While the Court's statements about the application of the Filed Rate Doctrine to Illinois property and casualty rates in Cohen are clearly non-binding dicta, they should serve as a strong reminder to insurers that the regulatory scheme of "open competition" in Illinois with respect to p&c rates may very well come with a corresponding loss of Filed Rate Doctrine protections for challenges to insurer rates that could not be brought elsewhere.

SENATE PASSES AN ANTITRUST "WHISTLEBLOWER" PROTECTION BILL

On November 4, 2013, the United States Senate passed S. 42, the "Criminal Antitrust Anti-Retaliation Act," by unanimous consent. The legislation, introduced back in January of 2013 with bipartisan support (Senators Leahy (D) and Grassley (R)), provides protections to employees that provide information to the federal government about possible antitrust violations by their employer. Specifically, no employer may "discharge, demote, suspend, threaten, harass or in any other manner discriminate" against an employee that, in good faith, reports a potential antitrust violation to the federal government.

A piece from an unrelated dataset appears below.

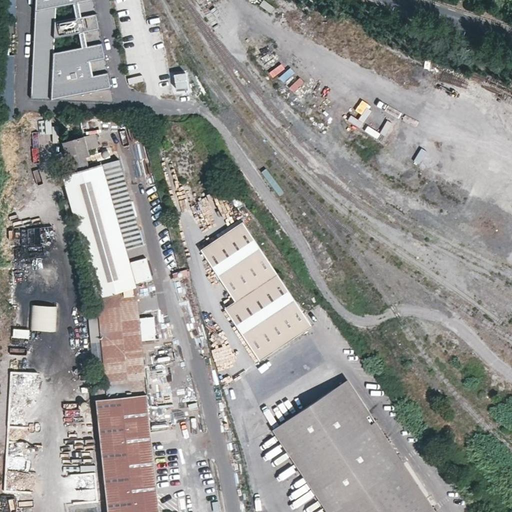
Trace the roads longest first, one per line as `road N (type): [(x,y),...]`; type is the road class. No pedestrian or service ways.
road 1 (track): [(192,107),(337,309),(354,320),(459,322),(511,376)]
road 2 (residential): [(193,355),(232,511)]
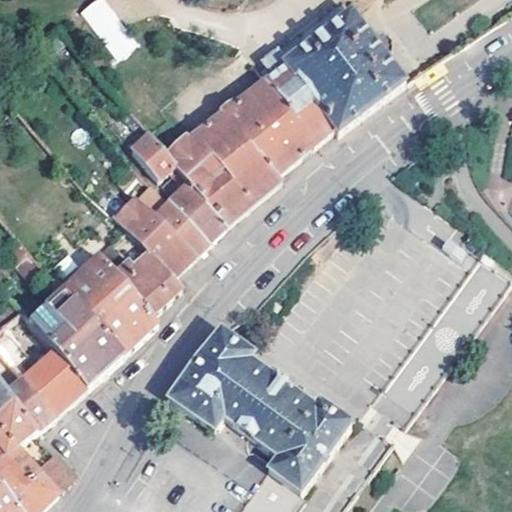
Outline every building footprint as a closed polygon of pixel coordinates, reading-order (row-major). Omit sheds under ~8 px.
[(119,62),(140,45),(102,0),(93,0),(78,13),(119,62)] [(286,71),(336,137),(338,140),(410,88),(390,63),(393,60),(394,56),(395,53),(393,47),(388,42),(383,40),(377,40),(373,43),(351,16),(283,68),(286,71)] [(336,137),(286,71),(165,161),(170,166),(174,172),(189,190),(226,233),(255,209),(286,187),(282,182),(303,166),(336,137)] [(127,86),(112,98),(148,141),(152,146),(167,133),(127,86)] [(165,161),(152,146),(148,141),(132,155),(157,185),(174,172),(170,166),(165,161)] [(170,208),(152,190),(116,223),(119,227),(129,238),(152,263),(173,286),(192,267),(210,250),(170,208)] [(226,233),(189,190),(170,208),(210,250),(214,246),(226,233)] [(463,354),(511,289),(511,284),(464,249),(422,218),(406,205),(307,338),(414,418),(463,354)] [(160,332),(153,323),(119,283),(134,269),(116,250),(129,238),(119,227),(91,254),(100,264),(64,295),(123,363),(131,356),(160,332)] [(119,283),(153,323),(160,317),(183,297),(173,286),(152,263),(139,274),(134,269),(119,283)] [(64,295),(28,326),(57,358),(87,396),(106,379),(123,363),(64,295)] [(0,351),(14,368),(17,372),(29,361),(5,332),(0,335),(0,351)] [(268,480),(304,505),(315,490),(346,448),(358,431),(322,405),(317,411),(255,366),(260,360),(222,333),(169,405),(216,440),(225,426),(246,441),(278,466),(268,480)] [(0,378),(14,368),(0,351),(0,378)] [(57,358),(27,385),(57,423),(71,410),(87,396),(57,358)] [(25,383),(7,397),(27,423),(38,438),(51,427),(57,423),(27,385),(25,383)] [(0,440),(27,423),(7,397),(0,387),(0,440)] [(42,480),(37,475),(19,454),(38,438),(27,423),(0,440),(0,489),(11,504),(42,480)] [(53,460),(37,475),(42,480),(58,499),(73,484),(53,460)] [(42,480),(11,504),(16,511),(44,511),(58,499),(42,480)] [(304,505),(268,480),(244,511),(301,511),(306,506),(304,505)] [(16,511),(11,504),(0,489),(0,511),(16,511)]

An employee whose rights under the Act has been violated may either file a complaint with the Secretary of Labor or commence his or her own private lawsuit in federal district court seeking relief for the alleged violation of the Act. Prevailing plaintiffs under the Act can obtain all of the following forms of relief: (1) reinstatement with the same seniority status that the employee would have had, absent the discrimination; (2) back pay, with interest; and (3) compensation for any special damages incurred, including attorneys' fees, expert witness fees and litigation costs.

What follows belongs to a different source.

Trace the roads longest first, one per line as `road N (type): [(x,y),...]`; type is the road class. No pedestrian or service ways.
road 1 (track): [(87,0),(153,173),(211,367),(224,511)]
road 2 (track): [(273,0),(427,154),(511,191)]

The bill was received in the House on November 12, 2013, and, at present, is being "held at the desk" (i.e., is awaiting either referral to a House Committee for further action or being placed on the House calendar for a vote). Given the apparent bipartisan support for the legislation, it would not be surprising if, rather than being sent to a House committee for further consideration, it is instead presented directly to the full House for vote (or unanimous consent) once Congress returns from its Christmas recess in January. If enacted, the legislation would be codified as Section 216 of the Antitrust Criminal Penalty Enhancement and Reform Act of 2004 (Public Law 108-237).